[Start of Attachment]

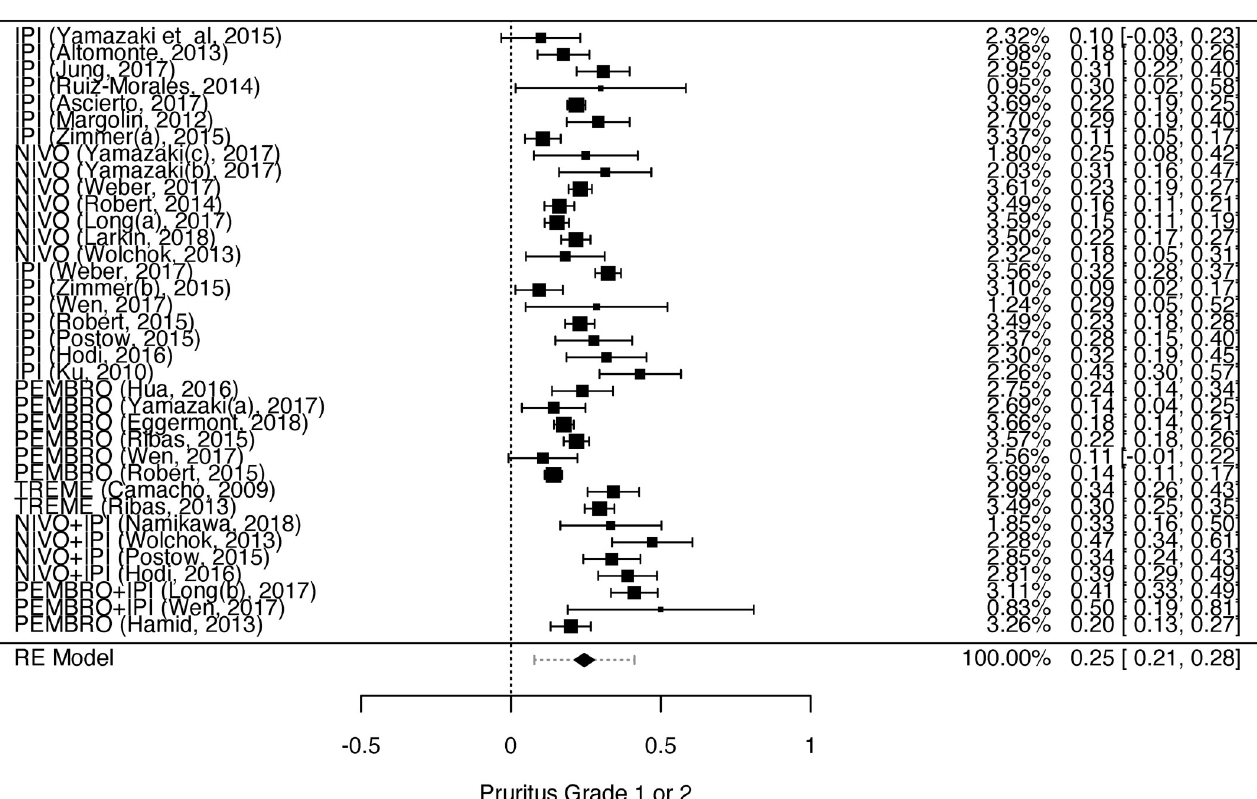
Fig 3. Meta-analysis of pruritus outcome grade 1 or 2. Elaborated by the authors using JAMOVI 1 . Legend: IPI—Ipilimumab, NIVO—Nivolumab, PEMBRO —Pembrolizumab, TREME—Tremelimumab.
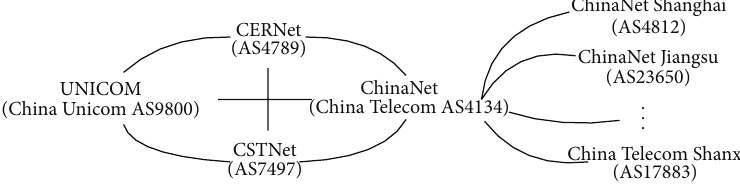
Figure 2: Connection of some large networks in the Chinese Internet.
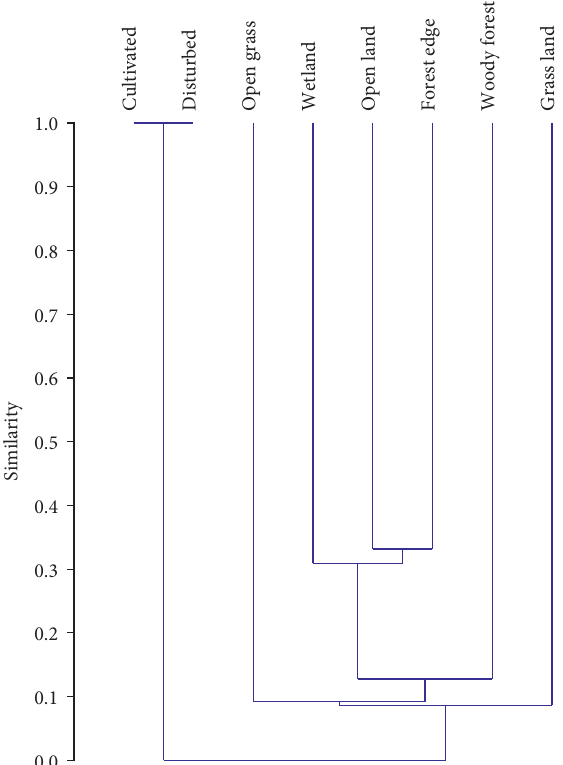
Figure 9: Single linkage cluster analysis between habitat types based on Bray–Curtis similarity (short forms denote the following: cultivated stands for cultivated land, disturbed for disturbed land, and open grass for open grassland habitats).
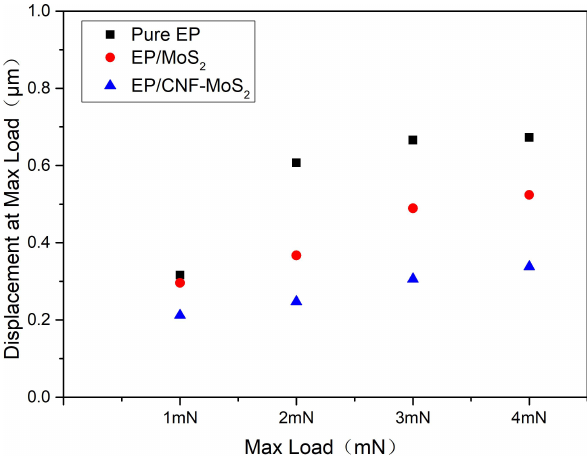
Figure 12: Total creep displacement of different materials at differ- ent max load in the holding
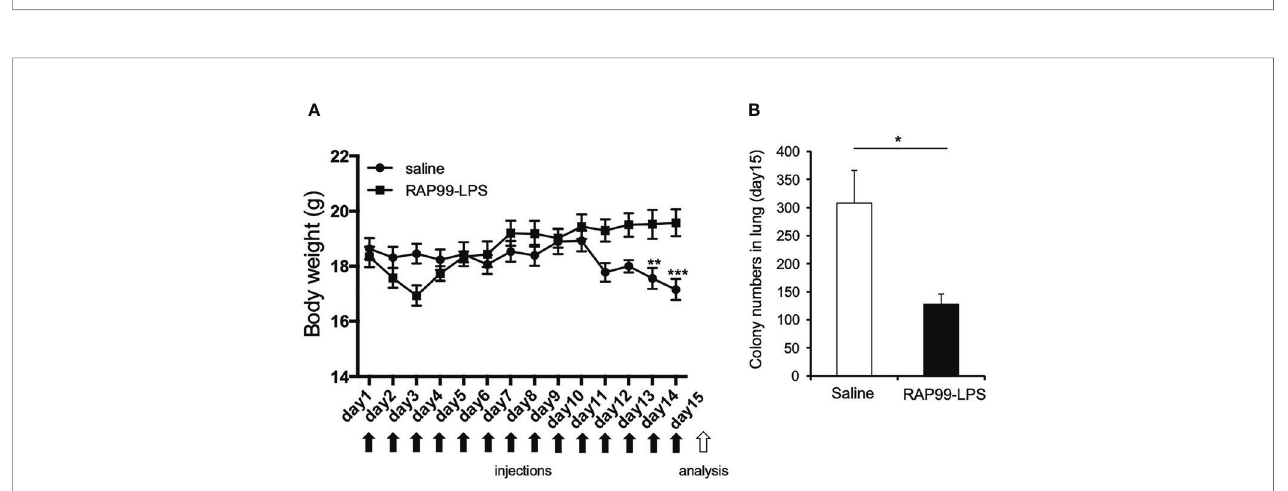
FIGURE 6 | RAP99-LPS treatment suppressed body weight loss and lung metastasis of B16F1 cells. 1 × 10 6 B16F1 cells were intravenously injected into C57BL/6 mice with or without RAP99-LPS (200 m g/day) injections for 14 days. (A) Body weight. (B) The mice were sacri fi ced, and B16F1 cell colonies in the lungs were measured. Mean scores ± SD are shown. *p < 0.05, **p < 0.01, ***p < 0.001; Student ’ s t tests. Black arrows: injections. White arrow: analysis. (n = 4 each; Representative data are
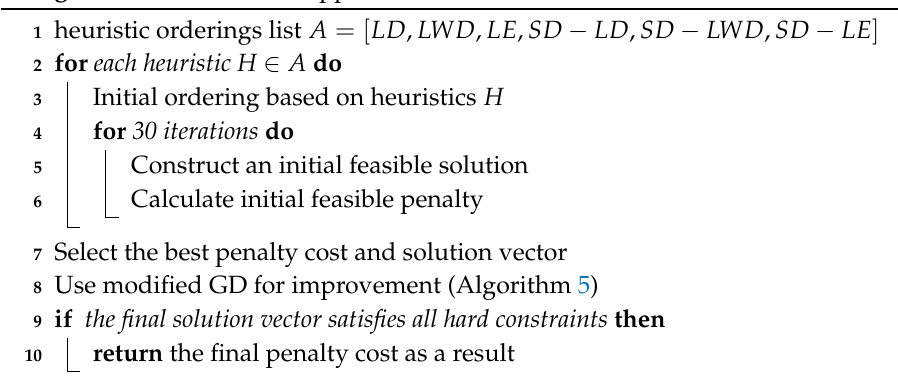
Algorithm 6: TGH-mGD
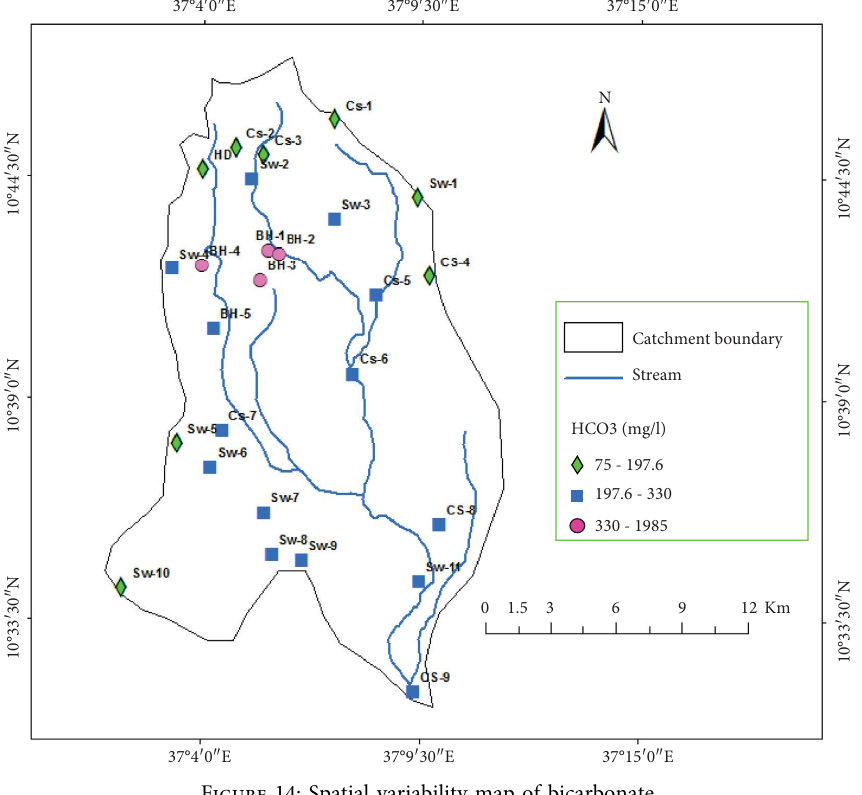
Figure 14: Spatial variability map of bicarbonate.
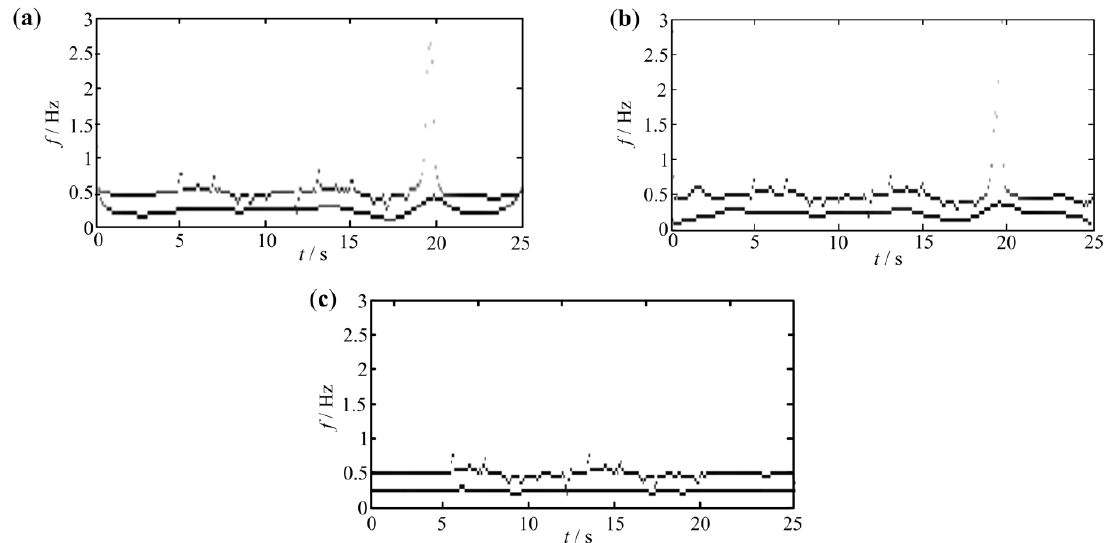
Figure 4. The Hilbert spectra of the IMFs obtained from ( a ) EMD1, ( b ) EMD2, ( c ) EMD3.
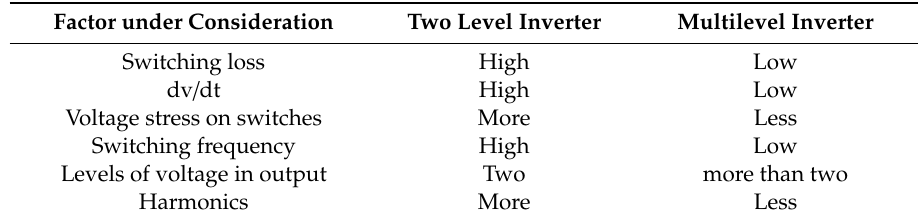
Table 1. Traditional two-level inverters Vs MLI.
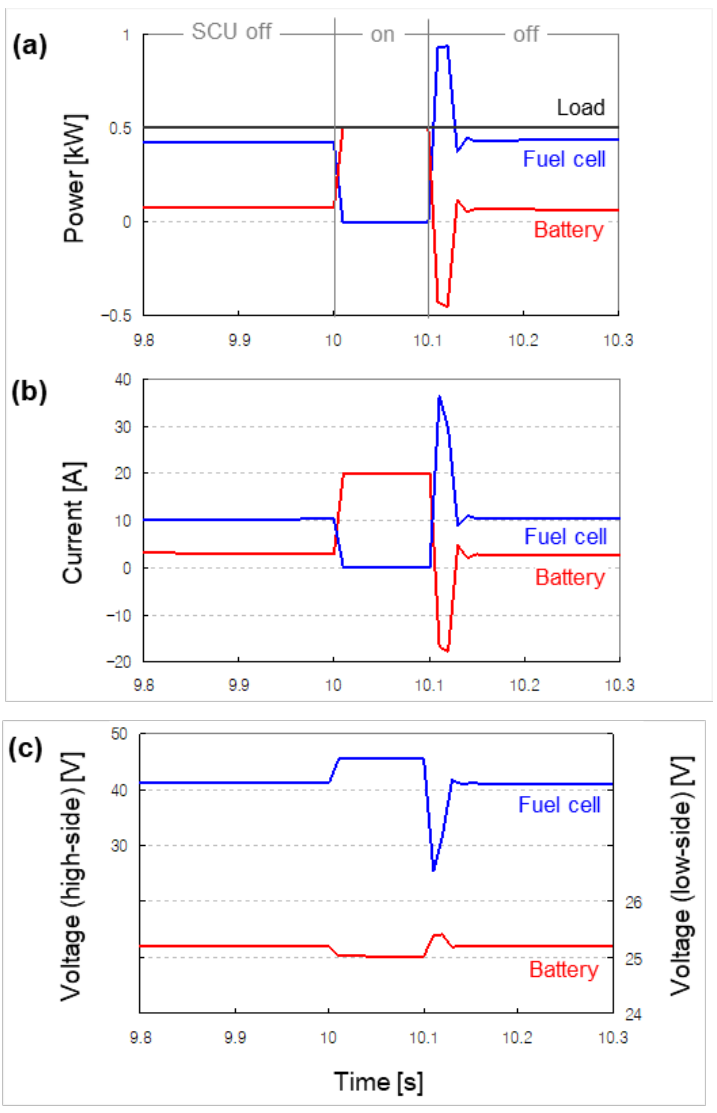
Figure 11. Simulated ( a ) power, ( b ) current, and ( c ) voltage of HPS under the short-circuit condi- tion.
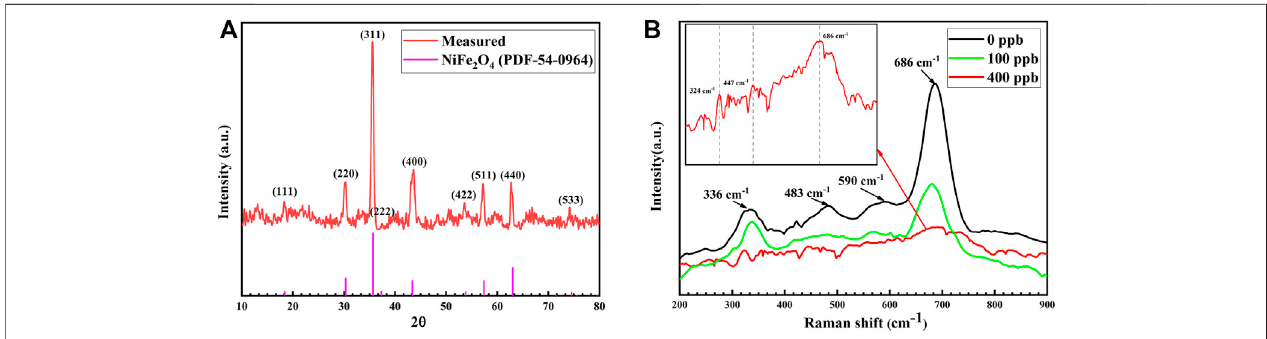
FIGURE 3 | (A) GIXRD of the oxide fi lm on 304SS after exposure to the Zn-free solution (B) Raman spectrum of the oxide fi lm on 304SS after exposure to the solutions with 0, 100 and 400 ppb Zn.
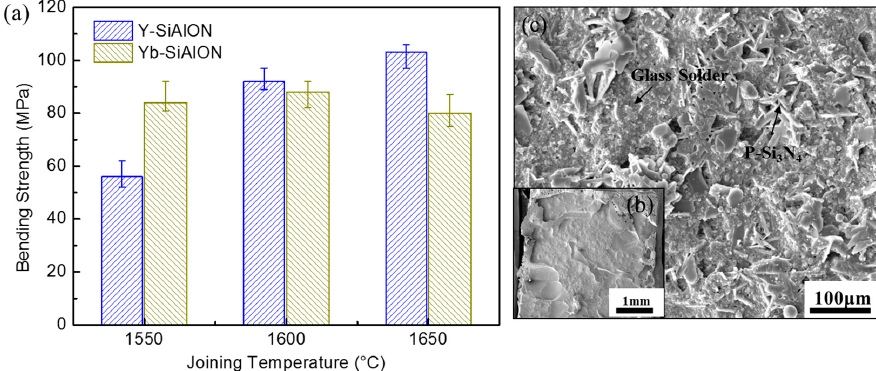
Figure 5. The function of the bending strength of the P-Si 3 N 4 /D-Si 3 N 4 joints as bonding temperatures ( a ), the fracture surface of the joint bonded with Y-SiAlON at 1650 °C ( b ), and the magnified micrograph of the fracture surface ( c ).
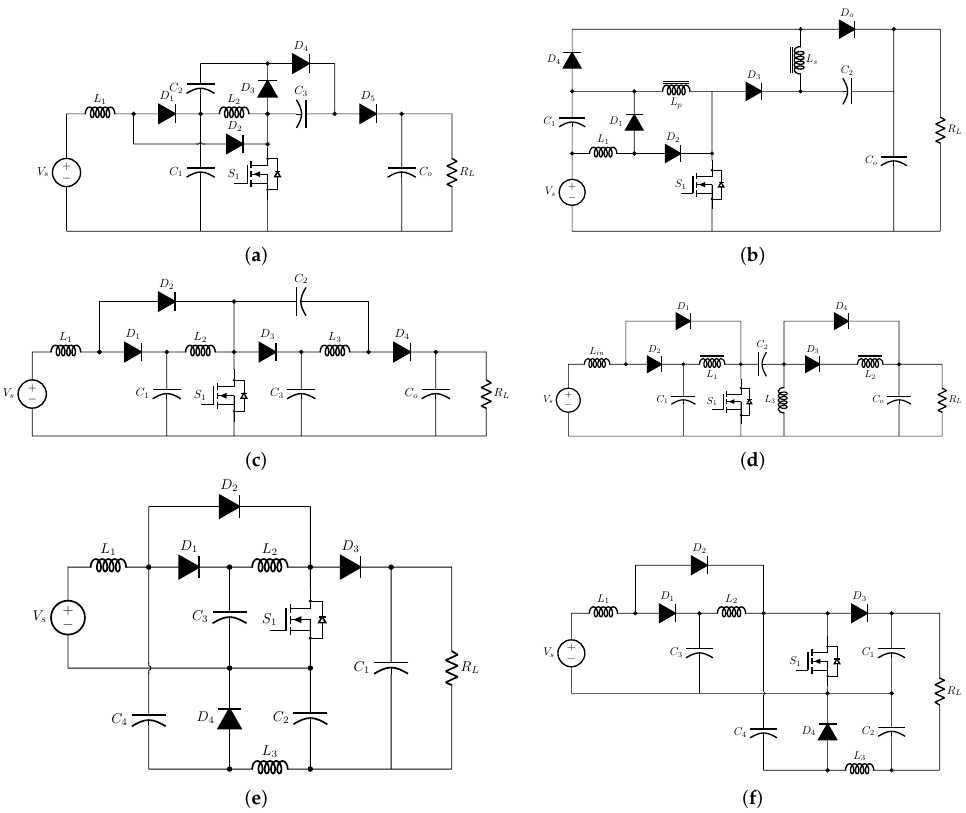
Figure 5. Cascaded Topology of Conventional Quadratic Boost Converter. ( a ) QBC based on VL, ( b ) QBC based on Coupled Inductor, ( c ) QBC and SEPIC Converters, ( d ) QBC-SEPIC based on SC and coupled Inductor, ( e ) QBC and ´Cuk Converter Type-I and ( f ) QBC and ´Cuk Converter Type-II. Table 2 summarises more details about quadratic boost converter in terms of compo- nent number, voltage gain, voltage stress on the main switch, voltage stress of output diode, input and output voltage, switching frequency and power rating, duty cycle, efficiency, feature of each DC/DC converter and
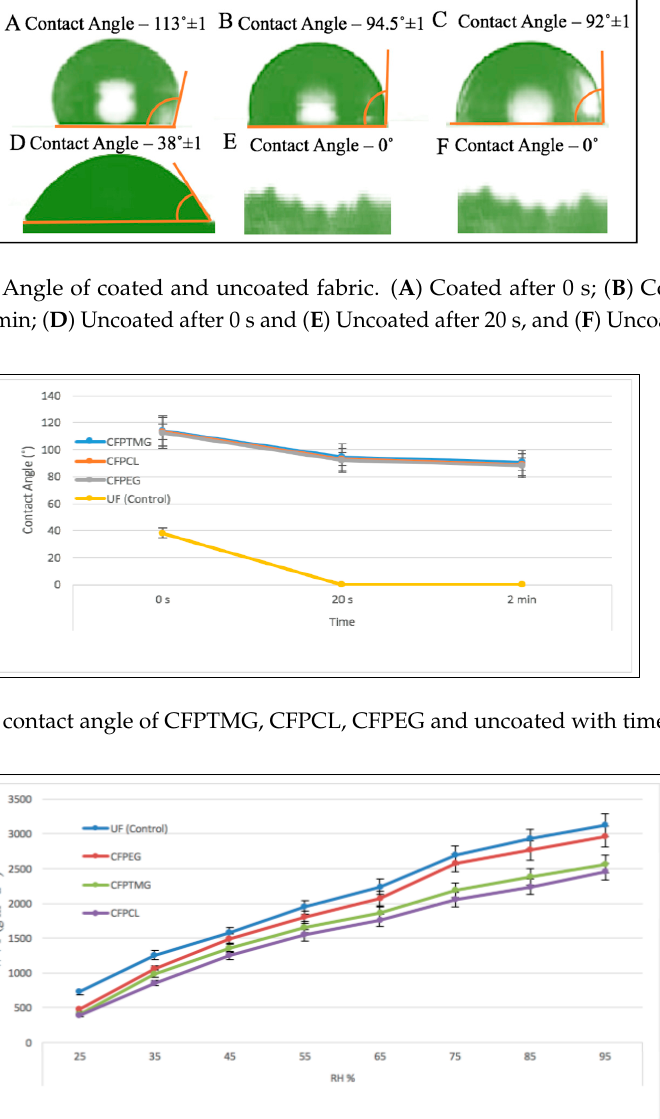
Figure 4. Contact Angle of coated and uncoated fabric. ( A ) Coated after 0 s; ( B ) Coated after 20 s; ( C ) Coated after 2 min; ( D ) Uncoated after 0 s and ( E ) Uncoated after 20 s, and ( F ) Uncoated after 2 min.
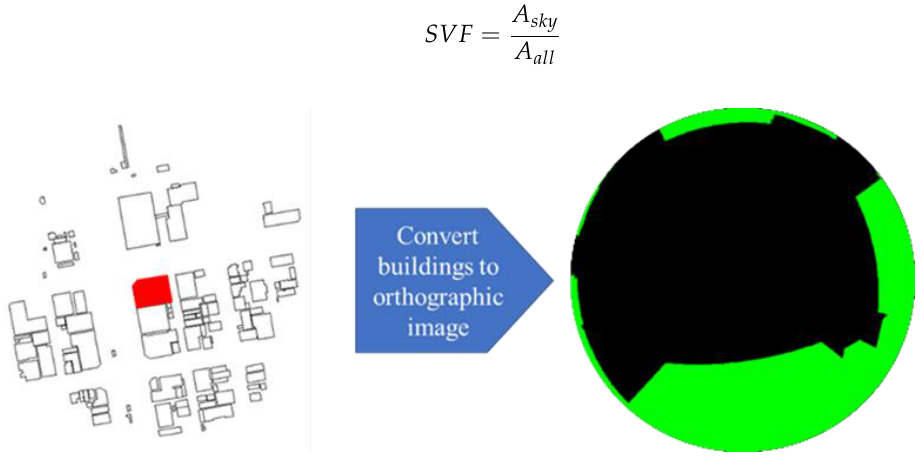
Figure 4. Buildings converted to orthographic image.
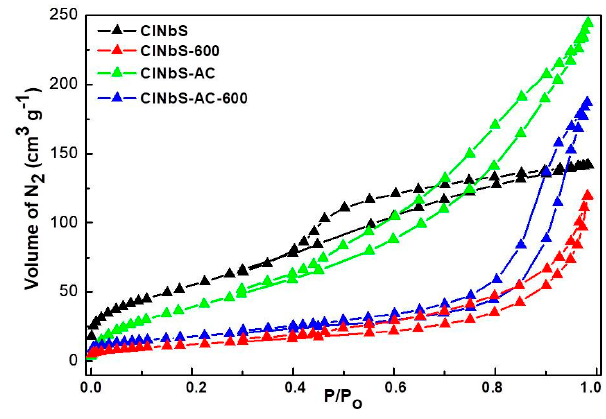
Figure 2. N 2 adsorption/desorption of the catalysts. Table 1. BET specific area values and pore volume by the BJH method for the synthesized catalysts.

[End of Attachment]

Scan the material for lines that hold the word "short", then say how many there are and nothing else.

2